▶ ACTIVITY
When you reach the line containing "- 백엔드 서버가 실행" in the data below, begin returning lines exactly as written, and stop once the line containing "RDS 엔드포인트 |" has been returned.

▶ EXTRACTED MATERIAL
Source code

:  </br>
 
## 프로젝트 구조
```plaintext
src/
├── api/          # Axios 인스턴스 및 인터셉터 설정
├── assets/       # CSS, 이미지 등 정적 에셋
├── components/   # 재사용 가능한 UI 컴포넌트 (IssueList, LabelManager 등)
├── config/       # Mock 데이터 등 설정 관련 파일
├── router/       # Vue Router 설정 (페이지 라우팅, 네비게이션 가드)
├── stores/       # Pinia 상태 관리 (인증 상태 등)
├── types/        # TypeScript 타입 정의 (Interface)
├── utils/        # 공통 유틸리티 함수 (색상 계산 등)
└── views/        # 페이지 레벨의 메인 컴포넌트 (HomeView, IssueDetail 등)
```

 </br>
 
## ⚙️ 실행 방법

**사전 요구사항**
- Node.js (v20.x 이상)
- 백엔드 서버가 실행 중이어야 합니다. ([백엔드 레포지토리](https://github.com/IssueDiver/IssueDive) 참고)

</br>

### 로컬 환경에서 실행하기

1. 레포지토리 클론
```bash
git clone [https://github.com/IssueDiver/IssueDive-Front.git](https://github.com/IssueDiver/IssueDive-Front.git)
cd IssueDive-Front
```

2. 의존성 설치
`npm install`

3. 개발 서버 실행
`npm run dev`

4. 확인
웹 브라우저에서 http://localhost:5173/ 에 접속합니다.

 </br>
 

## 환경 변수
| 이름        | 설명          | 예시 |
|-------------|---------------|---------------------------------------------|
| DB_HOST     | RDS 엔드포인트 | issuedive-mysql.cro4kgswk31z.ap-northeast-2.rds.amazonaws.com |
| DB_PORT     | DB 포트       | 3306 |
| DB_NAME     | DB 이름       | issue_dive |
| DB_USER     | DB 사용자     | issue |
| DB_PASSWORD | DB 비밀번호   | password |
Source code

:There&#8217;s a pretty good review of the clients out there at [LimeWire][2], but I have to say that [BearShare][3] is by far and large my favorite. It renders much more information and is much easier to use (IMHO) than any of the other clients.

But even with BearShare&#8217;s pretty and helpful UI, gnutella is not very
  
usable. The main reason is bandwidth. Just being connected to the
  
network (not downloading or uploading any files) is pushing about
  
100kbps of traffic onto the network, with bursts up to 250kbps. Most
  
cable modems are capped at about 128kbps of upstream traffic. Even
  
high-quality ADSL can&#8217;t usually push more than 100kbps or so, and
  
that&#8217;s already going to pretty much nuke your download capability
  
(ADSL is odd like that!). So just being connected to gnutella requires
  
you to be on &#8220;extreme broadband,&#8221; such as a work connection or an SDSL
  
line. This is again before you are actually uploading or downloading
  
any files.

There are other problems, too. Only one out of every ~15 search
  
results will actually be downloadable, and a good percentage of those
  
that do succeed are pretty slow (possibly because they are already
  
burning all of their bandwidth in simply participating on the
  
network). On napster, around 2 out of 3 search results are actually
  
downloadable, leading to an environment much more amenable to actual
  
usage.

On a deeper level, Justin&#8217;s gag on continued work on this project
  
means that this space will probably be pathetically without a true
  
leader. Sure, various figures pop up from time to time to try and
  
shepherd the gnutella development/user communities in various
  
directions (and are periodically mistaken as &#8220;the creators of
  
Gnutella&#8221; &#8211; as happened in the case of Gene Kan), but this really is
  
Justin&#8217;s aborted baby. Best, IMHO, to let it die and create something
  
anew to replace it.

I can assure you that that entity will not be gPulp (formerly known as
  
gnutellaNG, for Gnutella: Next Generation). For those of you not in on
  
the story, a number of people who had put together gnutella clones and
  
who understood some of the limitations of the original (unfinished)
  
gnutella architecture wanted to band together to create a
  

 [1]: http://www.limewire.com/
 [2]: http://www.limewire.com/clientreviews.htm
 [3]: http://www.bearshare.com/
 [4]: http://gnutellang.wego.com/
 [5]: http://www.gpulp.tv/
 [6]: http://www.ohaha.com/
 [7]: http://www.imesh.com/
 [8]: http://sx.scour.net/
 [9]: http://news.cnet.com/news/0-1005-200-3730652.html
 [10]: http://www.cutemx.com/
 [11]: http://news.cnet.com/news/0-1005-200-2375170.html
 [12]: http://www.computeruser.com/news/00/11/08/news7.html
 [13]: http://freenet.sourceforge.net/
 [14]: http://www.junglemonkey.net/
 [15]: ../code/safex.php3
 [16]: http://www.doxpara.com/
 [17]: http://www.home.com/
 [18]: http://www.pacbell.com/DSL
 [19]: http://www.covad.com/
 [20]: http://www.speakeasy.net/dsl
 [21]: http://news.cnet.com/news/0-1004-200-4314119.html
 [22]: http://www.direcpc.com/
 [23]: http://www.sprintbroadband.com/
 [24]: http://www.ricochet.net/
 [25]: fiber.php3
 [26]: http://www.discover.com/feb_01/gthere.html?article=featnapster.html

▶ RESULT OF THE TASK
- 백엔드 서버가 실행 중이어야 합니다. ([백엔드 레포지토리](https://github.com/IssueDiver/IssueDive) 참고)

</br>

### 로컬 환경에서 실행하기

1. 레포지토리 클론
```bash
git clone [https://github.com/IssueDiver/IssueDive-Front.git](https://github.com/IssueDiver/IssueDive-Front.git)
cd IssueDive-Front
```

2. 의존성 설치
`npm install`

3. 개발 서버 실행
`npm run dev`

4. 확인
웹 브라우저에서 http://localhost:5173/ 에 접속합니다.

 </br>
 

## 환경 변수
| 이름        | 설명          | 예시 |
|-------------|---------------|---------------------------------------------|
| DB_HOST     | RDS 엔드포인트 | issuedive-mysql.cro4kgswk31z.ap-northeast-2.rds.amazonaws.com |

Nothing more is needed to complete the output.